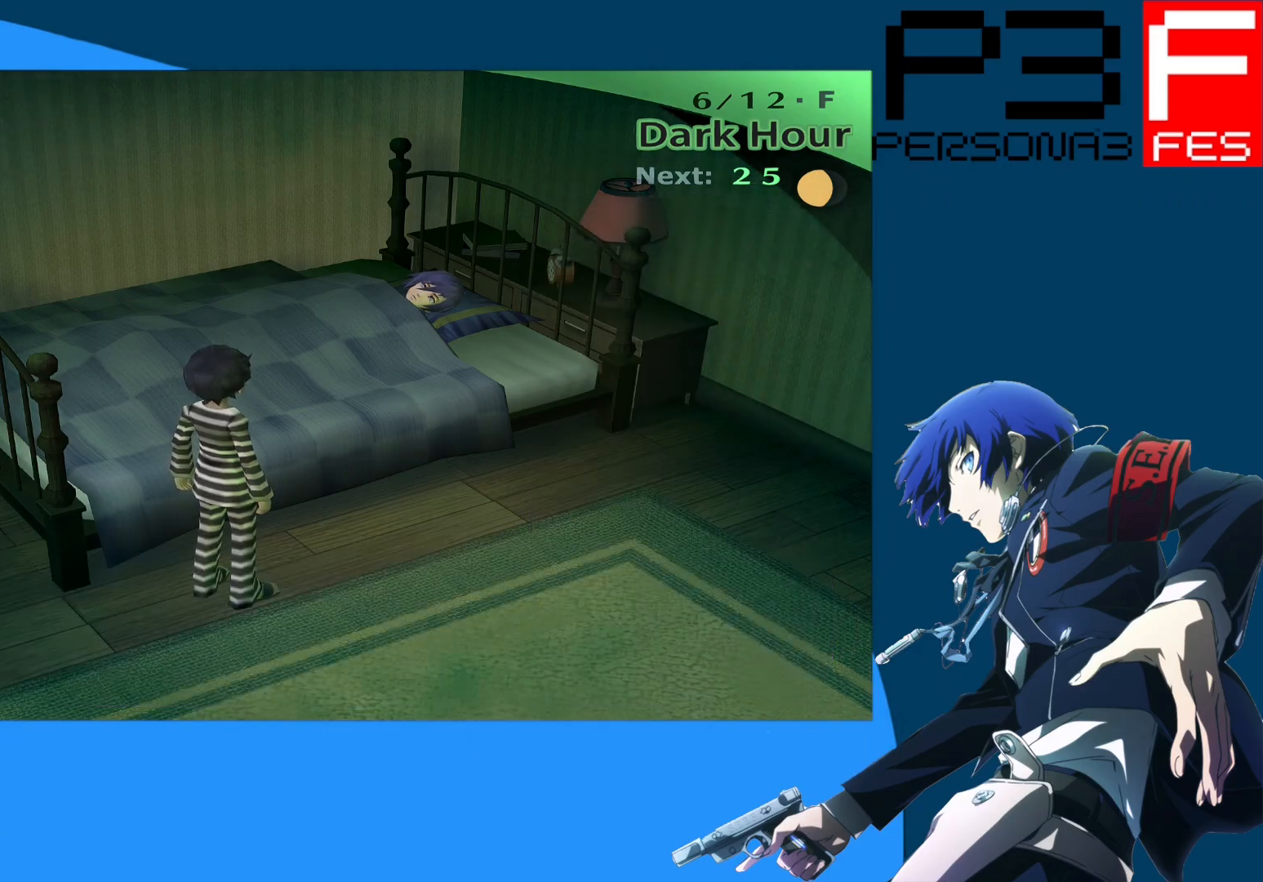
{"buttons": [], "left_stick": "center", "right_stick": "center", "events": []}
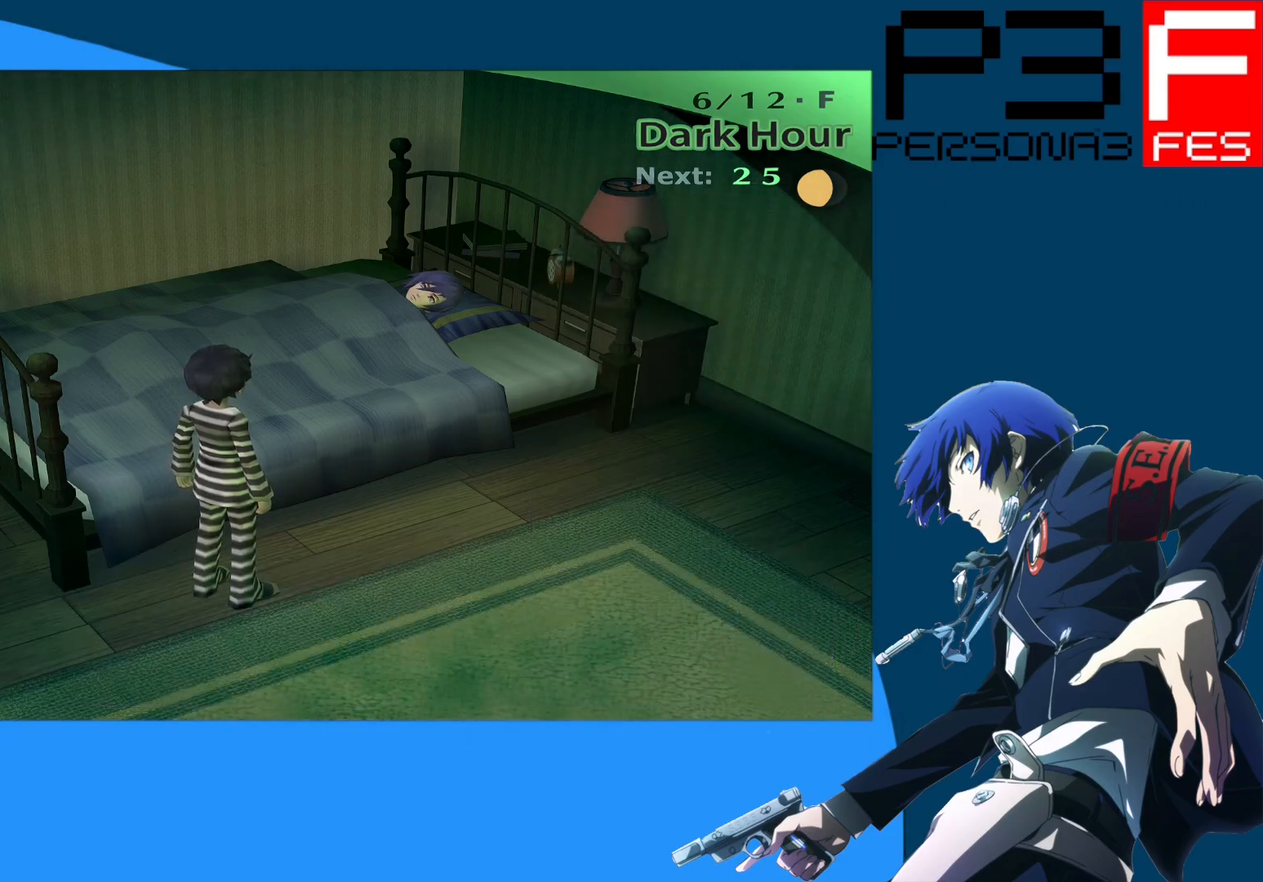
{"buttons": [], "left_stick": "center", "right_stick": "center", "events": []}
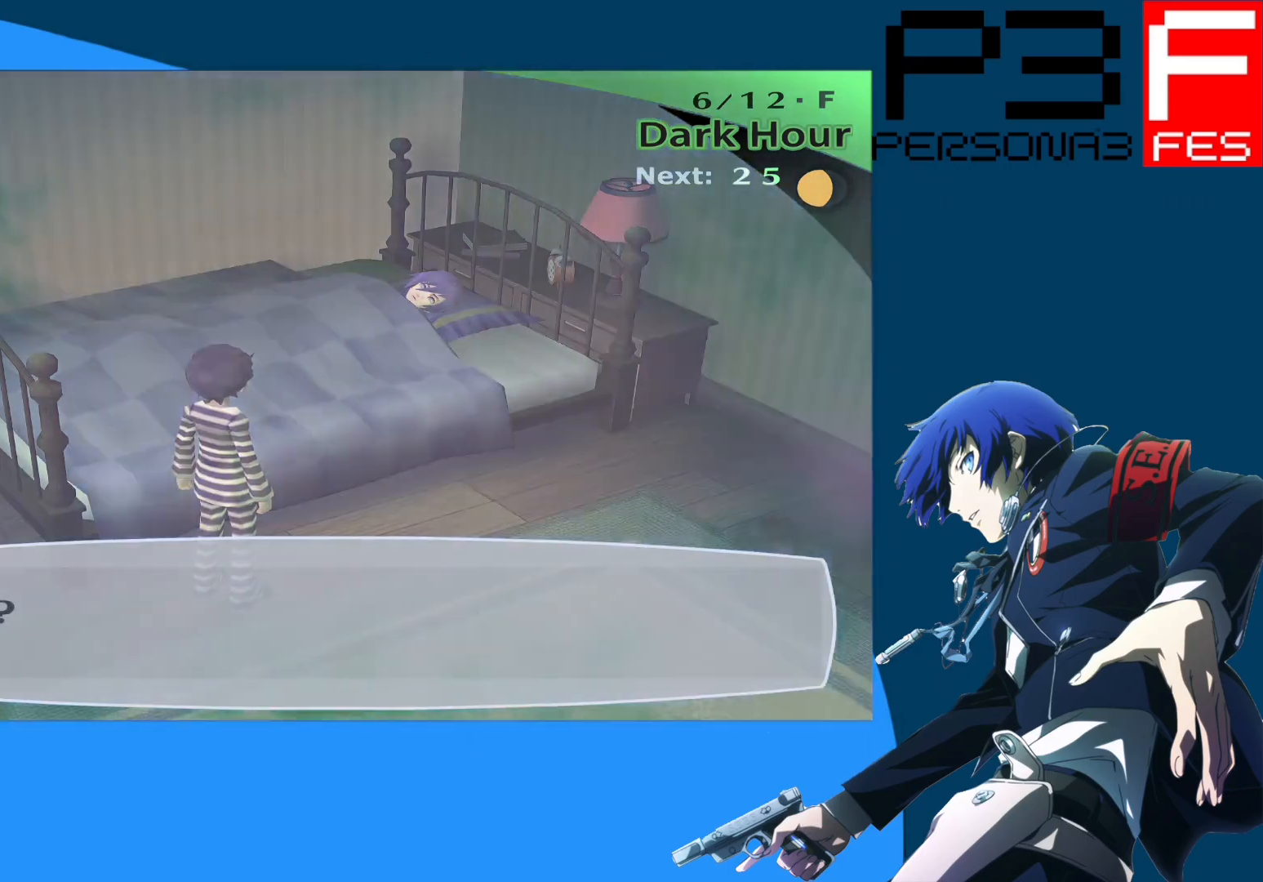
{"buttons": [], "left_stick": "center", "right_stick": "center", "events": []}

#####

Each line of the material above should be set down exactly, with no pictures.

▶ SOLVED PROBLEM
{"buttons": [], "left_stick": "center", "right_stick": "center", "events": []}
{"buttons": [], "left_stick": "center", "right_stick": "center", "events": []}
{"buttons": [], "left_stick": "center", "right_stick": "center", "events": []}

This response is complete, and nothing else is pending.